Their new very *very* favorite place in the world, bought a quilt for the top of my headboard, just for them. Kind of weird some mornings to wake up and see those faces peering over the top. Just staring. My sweet corn kitties.














The twins, all calm and innocent-looking













Cali trying for custody of the latest box
















Charlee's turn














Cleo - occupying San Diego box


----------



## Milky's Mammy (Oct 17, 2011)

They're very cute!


----------



## marie73 (Jul 12, 2006)

Thanks! It's one of the best pictures of Charlee I've ever been able to capture. She gets overlooked a bit because so many people love Cali and Cleo, but she's my cuddliest kitty, my little triller, who always wants to be in my lap when I'm on the computer.


----------



## Lyndzo (Dec 20, 2011)

I love these pictures, they're so cute! I love watching cats fighting over boxes.


----------



## tghsmith (Dec 9, 2010)

nice pictures of the girls, I like the headboard idea..


----------



## MowMow (Nov 6, 2010)

Wow, they are all so beautiful.

Not spoiled, entitled!


----------



## Leazie (Apr 14, 2007)

It would be a tad weird to having three faces staring down at you in the morning. Edgar Allan Poe would have had something to say about that.

I have always loved Charlee's beautiful black fur.


----------



## OctoberinMaine (Sep 12, 2006)

Look at the San Diego bombshells! I love that headboard idea. Hey, if they're up there maybe they wouldn't be as tempted to make biscuits on you at 2:00 a.m., and 3:00 a.m., and 4:00 a.m........


----------



## Kobster (Feb 1, 2007)

Box kitties, and corn kitties in one post! SQUEEEE!


----------



## feedmycats (Jan 31, 2012)

Such regal looking kitties! I LOVE their group "throne"! Perfect for their gorgeous little kitty butts. lol!


----------



## bluemilk (Oct 3, 2005)

Marie, these are prize-winning pix!

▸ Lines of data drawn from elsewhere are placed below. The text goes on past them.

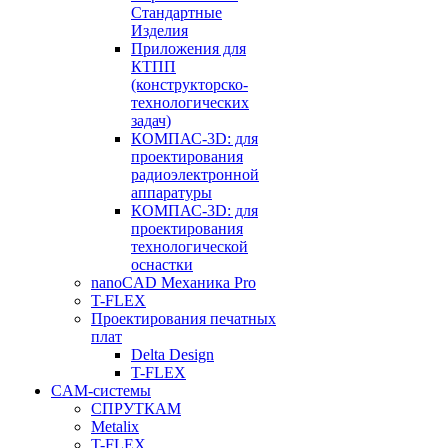
Стандартные
Изделия
Приложения для
КТПП
(конструкторско-
технологических
задач)
КОМПАС-3D: для
проектирования
радиоэлектронной
аппаратуры
КОМПАС-3D: для
проектирования
технологической
оснастки
nanoCAD Механика Pro
T-FLEX
Проектирования печатных
плат
Delta Design
T-FLEX
CAM-системы
СПРУТКAM
Metalix
T-FLEX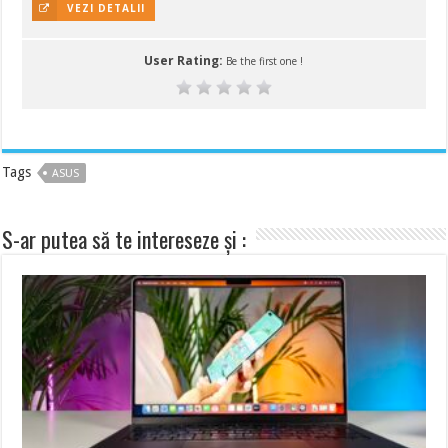
VEZI DETALII
User Rating:
Be the first one !
Tags
ASUS
S-ar putea să te intereseze și :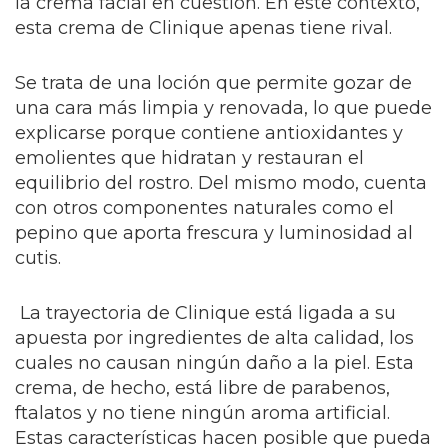
la crema facial en cuestión. En este contexto,
esta crema de Clinique apenas tiene rival.
Se trata de una loción que permite gozar de
una cara más limpia y renovada, lo que puede
explicarse porque contiene antioxidantes y
emolientes que hidratan y restauran el
equilibrio del rostro. Del mismo modo,
cuenta
con otros componentes naturales como el
pepino que aporta frescura y luminosidad al
cutis.
La trayectoria de Clinique está ligada a su
apuesta por ingredientes de alta calidad, los
cuales no causan ningún daño a la piel. Esta
crema, de hecho, está libre de parabenos,
ftalatos y no tiene ningún aroma artificial.
Estas características hacen posible que pueda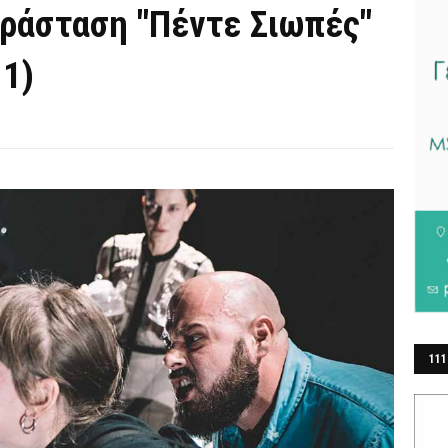
ράσταση "Πέντε Σιωπές"
11)
111
ΕΡ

They really love the quilt,but they take care not to look TOO excited! Cleo likes to do her own thing,doesn't she?


----------



## marie73 (Jul 12, 2006)

Yes, Cleo is my loner kitty. But I woke up a couple days ago, and Cleo and Cali were snuggled together on my pillow, wrapped around each other! :grin:


----------



## yingying (Jul 19, 2011)

LOL, the first photo with the trio on shelf is classic :lol:


----------



## bluemilk (Oct 3, 2005)

Percy had an afghan,on winter mornings he PLUNGE into it! Hm. Maybe Robin could use a blanket of some kind...


----------



## Susan (Mar 29, 2010)

Gorgeous pictures...there are at least 3 very lovely ladies living at your house (I can't vouch for the fourth ).


----------



## marie73 (Jul 12, 2006)

They have more good hair days than I do.


----------



## nicole78 (Aug 13, 2011)

They're so beautiful. My San Diego cat loves boxes and cardboard in general too lol


----------



## bluemilk (Oct 3, 2005)

Robin now has a blanket,and on this winter day he's rasslin'and snuggling in it!


----------